Au Sénégal, la pratique de l’excision est très répandue et touchait, en 2023, environ 20,1 % des femmes âgées de 15 à 49 ans (EDS-C 2023), soit une baisse de 4,9 % par rapport à 2019, où ce taux était de 25 % (EDS-C 2019). Ce taux est de 12,9 % chez les filles de moins de 15 ans, avec des disparités selon les régions. En termes de prévalence pour la tranche d’âge 15-49 ans, les régions de Matam (83 %), Sédhiou (80,9 %), Kédougou (71,3 %), Kolda (68,4 %), Ziguinchor (47,3 %) et Tambacounda (41,4 %) sont celles où la pratique est la plus développée.
Hier, lors de l’atelier d’installation de la coalition régionale de Dakar de la Fédération nationale des organisations de la société civile pour la promotion de l’abandon des MGF/Excision (FENOPAME), Kabir Ndiaye, de la Direction de la Famille, a rappelé qu’au plan mondial, cette pratique touche plus de 230 millions de personnes.
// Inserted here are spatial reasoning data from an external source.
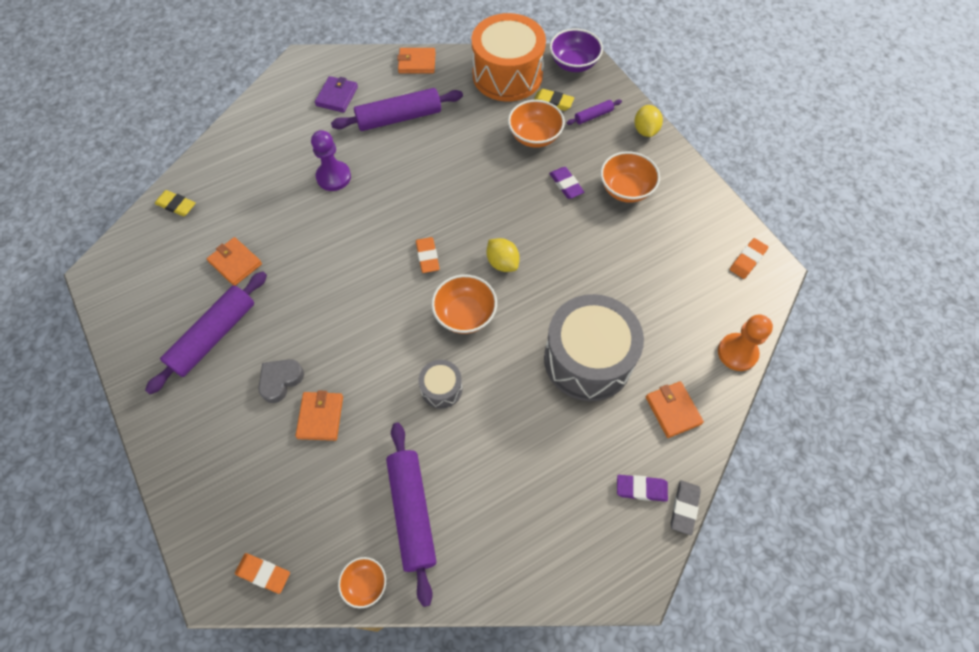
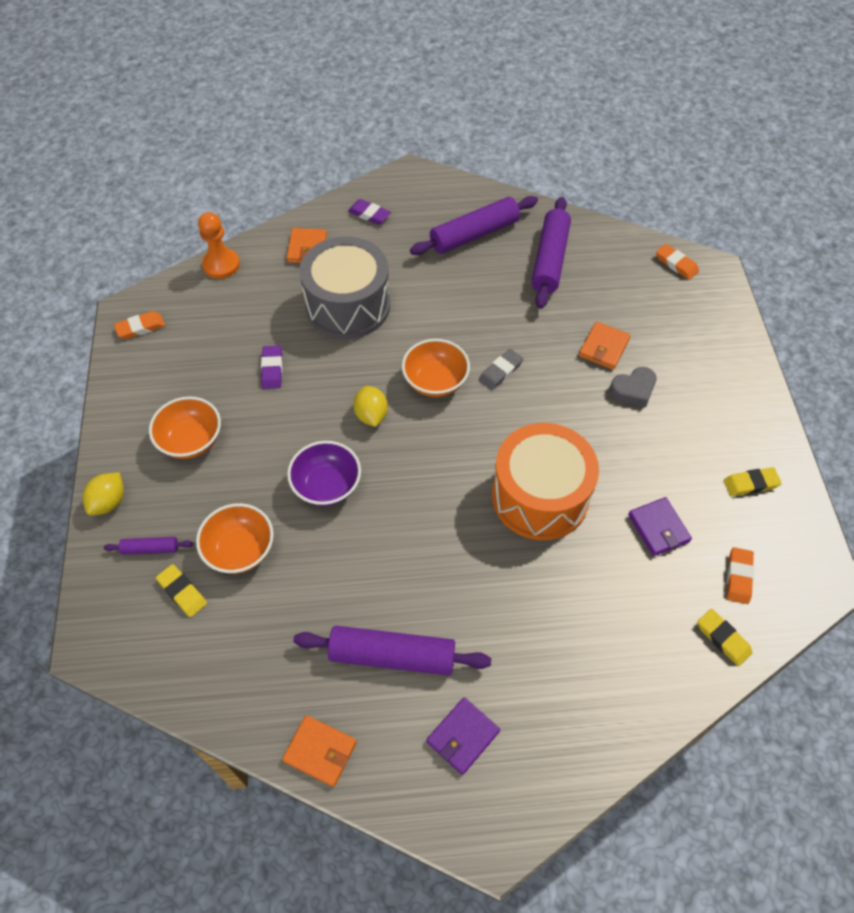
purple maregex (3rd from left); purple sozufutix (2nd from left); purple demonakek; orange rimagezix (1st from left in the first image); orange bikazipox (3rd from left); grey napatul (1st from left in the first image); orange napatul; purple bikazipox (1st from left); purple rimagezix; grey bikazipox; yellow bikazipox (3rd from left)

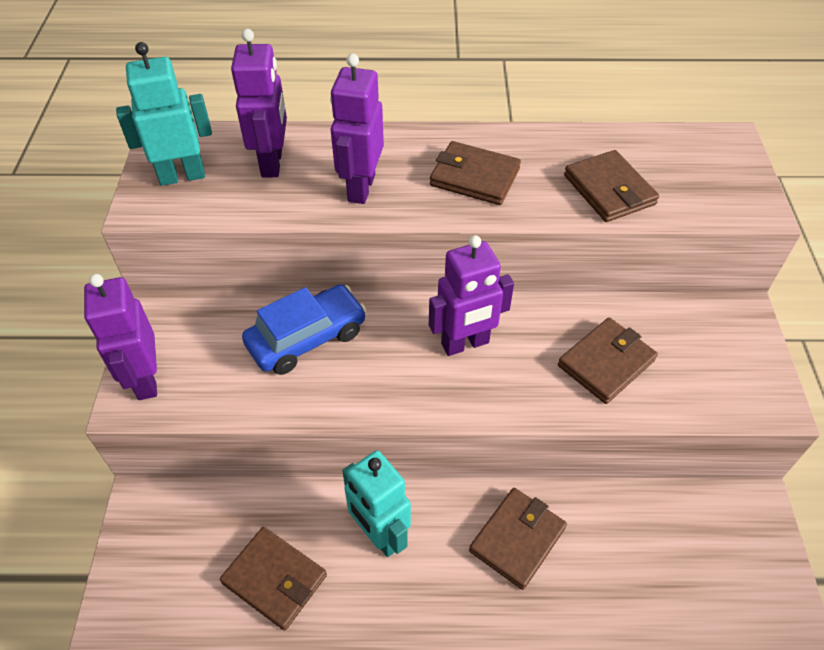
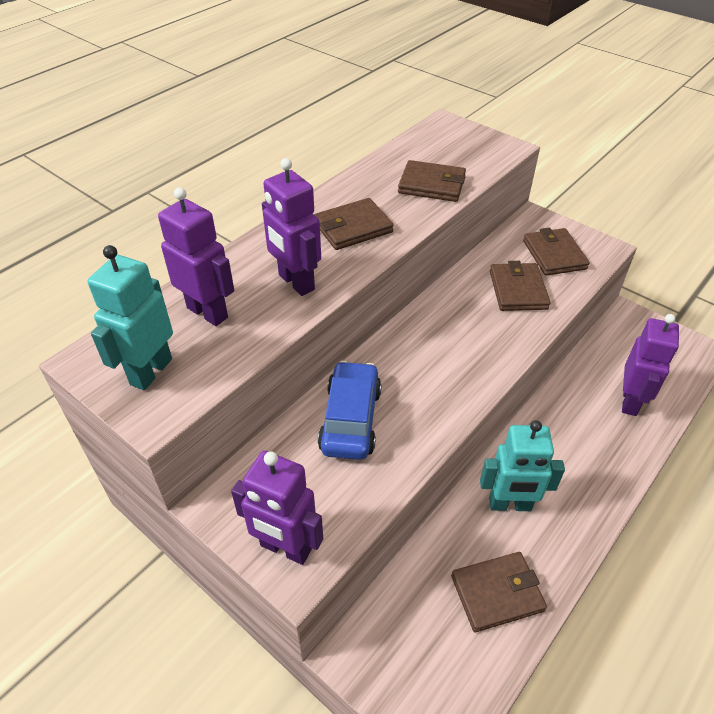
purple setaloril (4th from left); brown sozufutix (5th from left)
À moins de quatre ans de la date à laquelle il ne devrait plus y avoir aucun cas de MGF au Sénégal, il y a des défis à relever. Il a parlé de l’éducation pour toutes les filles, du dépassement des barrières religieuses et coutumières à travers une série d’actions de communication et de sensibilisation, mais aussi de l’installation d’infrastructures sanitaires dans les coins les plus reculés du pays pour une meilleure prise en charge des femmes et/ou des filles victimes de MGF.
« Nous savons que c’est indicatif, parce que nous nous adressons à des normes sociales. Les normes sociales, on ne les éradique pas d’un jour au lendemain, parce qu’il faut beaucoup de sensibilisation, il faut beaucoup de communication, et l’État est en train de le faire avec les partenaires. Donc, c’est un travail continu, itératif, et nous le faisons. Nous le faisons tous les jours pour y arriver, dans un horizon temporel, on l’a dit, d’ici 2030, mais peut-être même on ne peut pas y arriver. Mais l’essentiel, c’est que tout le monde est engagé », a indiqué M. Ndiaye.